Bern Minster forced to turn its lights back on to avoid planes crashing into it
Just one week after announcing that Bern Minster would be turning its lights off at night, to help save electricity during the energy crisis, authorities have been forced to turn the lights back on to avoid planes crashing into it when arriving and departing from the local airport.
Planes could crash into the unlit tower in Bern
While the policy was solely designed to help save energy during the winter, the announcement that Bern's Minster would be switching its lights off at night caused significant alarm for the Federal Office of Civil Aviation. As the cathedral is located on the final approach to Bern-Belp Airport, authorities were concerned that planes coming in to land at or taking off from the runway might not be able to see the cathedral’s spire, which could cause a crash.
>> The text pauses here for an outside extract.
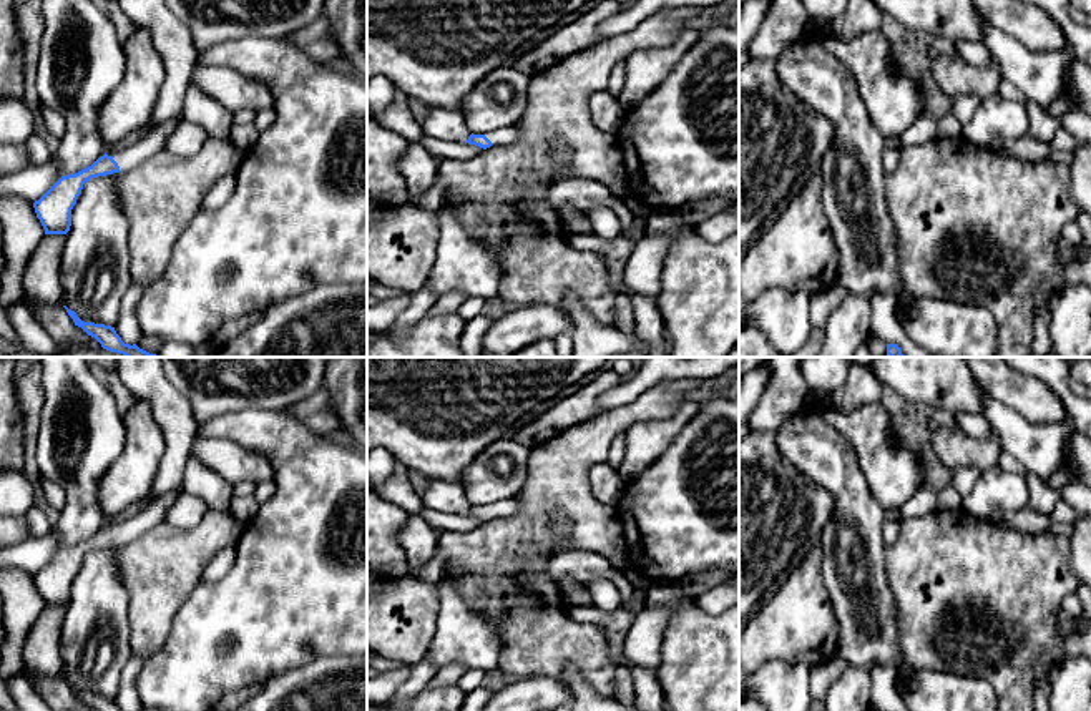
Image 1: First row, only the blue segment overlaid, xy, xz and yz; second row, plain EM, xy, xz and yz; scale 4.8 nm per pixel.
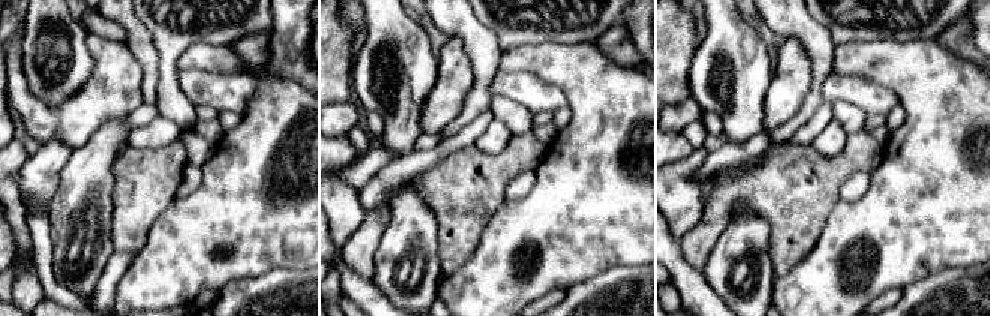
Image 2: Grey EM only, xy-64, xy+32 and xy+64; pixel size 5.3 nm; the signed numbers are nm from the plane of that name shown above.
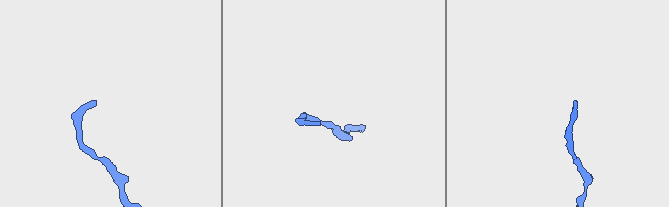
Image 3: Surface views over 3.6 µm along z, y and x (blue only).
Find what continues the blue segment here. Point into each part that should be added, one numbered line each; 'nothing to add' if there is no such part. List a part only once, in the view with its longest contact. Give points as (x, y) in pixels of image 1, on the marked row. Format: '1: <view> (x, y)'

Initially, the plan submitted by the local authorities would have seen all of Bern’s public and historical sites turn off their lights to save energy, but the cathedral will now be an exception. All the other public and historic buildings in Bern will continue to keep their lights off.
Some in Switzerland are concerned about safety in the dark
While many businesses and cities are doing their part to reduce their energy consumption, tension is growing between energy-saving and public safety. Some people, especially older people in Switzerland, are now expressing concern about the darkness in Swiss cities this winter which will be caused by energy-saving measures.
Vereinigten Altstadtleisten, an interest group for trade and residents in Bern's old town, told Swiss broadcaster SRF that more people in the city are becoming concerned about their safety at night time, now that the lights of department stores and monuments are switched off.
Local State Councillor Heidi Z'graggen told SRF that "the brightness contributes a lot to the sense of security - especially for women and maybe also for older people." While the importance of saving energy this season is not to be understated, SRF noted that the growing concerns in a number of Swiss cantons could soon cause local authorities to reconsider.